In this year of remakes, Footloose stands out as one that definitely did not need being made. But it was, so I dutifully checked it out. I realize that most of the people in today’s audience did not see the explosive 1984 hit that made Kevin Bacon an overnight star, and got quite a few people dancing and singing who might not have done so before the film.

No reason to compare the two films scene by scene. Let’s just say the new version follows the old version closely. It has some improvements–the cinematography is much more colorful. The parts of the preacher are expanded, giving the characters much more depth and sympathy than in the original.

What’s not as good in this remake, oddly, is the dancing. Kevin Bacon’s dance moves had a certain hormonal grace that was pure poetry in motion. Kenny Wormald’s style (even if it is performed by a dancer, not him), especially in the famous warehouse scene, is so angry and destructive that the famous solo is annoying rather than ecstatic.

Another aspect of the film that I personally found disappointing was the character of the preacher’s daughter, Ariel. The part was played well by Dancing with the Stars veteran, Julianne Hough, who is gloriously pretty–but she (and Wormald) are obviously way beyond teen years. She’s 23, Wormald is 27. I never believed for a minute that these characters were teenagers.

But more disconcerting than her mature age is Hough’s was way over-the-top provocative clothes and dancing, even for the proverbial rebellious preacher’s daughter. At one point in the film Ariel, who is always teasing boys, asks Ren, “Do you think I’m a slut?” I said to the screen, “Yes you are!” But Ren, a classy guy, merely responds, “No, but I think you’ve been kissed a lot.”

Three years ago, five teenagers from small-town Bomont, Georgia, were killed in an auto accident on their way home from a dancing party. In an effort to never suffer such a tragedy again, the grief-stricken town declared a 10 o ‘clock curfew for everyone under 18 and prohibits public dancing. Dennis Quaid is the town’s Presbyterian pastor and city councilman. He’s wonderfully sympathetic as the suffering parent who is committed to protecting the city’s children as long as they are young enough to be in his sphere of influence. The pastor’s wife is Andie McDowell. She’s as lovely and demure as she always is–and ridiculously underused. When is somebody going to give this talented woman a part that will allow her to strut her stuff?

Bomont’s restrictive rules are tough on all the teenagers, who take various forms of devious subterfuge. Enter the new guy in town. From Boston Ren MacCormack (Kenny Wormald) has come to live with his aunt and uncle after the leukemia death of his mother and abandonment by his father. On the first day of school, Ren meets, insults, and then becomes friends with Willard, played by Miles Tenner, whose extraordinary performance last year in Rabbit Hole with Nicole Kidman, is still haunting me. He’s the most appealing character in the film and steals all the scenes from Wormald, who is a nice guy, but doesn’t have “it” on screen yet.
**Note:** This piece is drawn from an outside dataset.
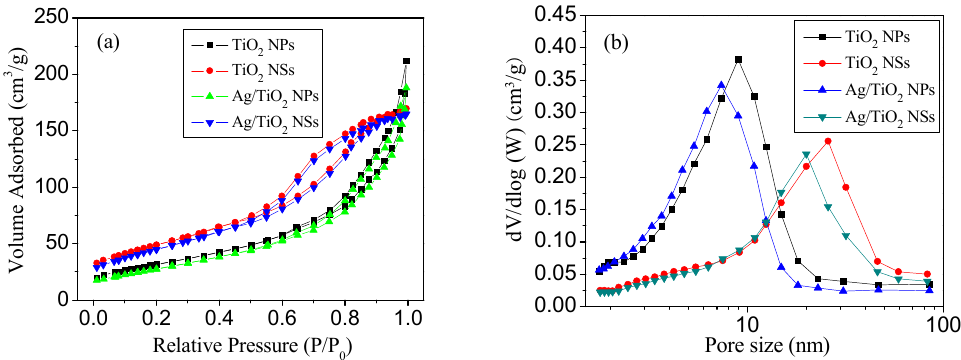
Figure 4. N 2 adsorption-desorption isotherms ( a ) and pore size distribution curves ( b ) of different catalysts.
Ren also meets Ariel (Julianne Hough), the stereotypical bad-girl preacher’s daughter, who lies to her trusting parents, fools around with guys way too old for her, and is always doing something incredibly self-destructive. I just wanted to slap her.

Ariel’s current bad boyfriend is a race car driver named Chuck (ably played by Patrick John Fluegger, who is destined for much bigger things). In one scene, Ariel and Chuck have a fight. She smacks him–hard. He smacks her back and then tries to escape in his car. She takes a crow bar and destroys the front of his precious vehicle. He tries to stop her and he smacks her again. He drives off. She falls down on the ground and then goes home to get her bruises taken care of. At no time does she tell the true story of what happened. Heck, she started the whole thing by whacking the guy! What did she expect? Equal rights, gals–you smack a guy he might just very well smack you back. That scene, and a later scene of a testosterone-pumped fistfight where the bad guys lie defeated on the ground and the good guys don’t even have their tuxedos mussed up– were pointless and silly.

Ren pleads with the city council to allow teenagers to dance, to let them celebrate “their time”–for soon they will all have to take on mature responsibilities and leave their carefree days behind. He quotes the Bible itself in passages regarding dancing in praise of the Lord. It’s a great scene — and I really liked being reminded that dancing was, and still is, if treated with respect, a wonderfully sacred thing.

Will Ren successfully convince the older men (all men, by the way, no women on this city council) to change their minds about public dancing? Will the town’s black citizens come to the rescue of the dance-starved kids? Will Ariel go to the dance with Ren–and finally wear something age-appropriate? Will her father forgive her her trespasses and dance with her?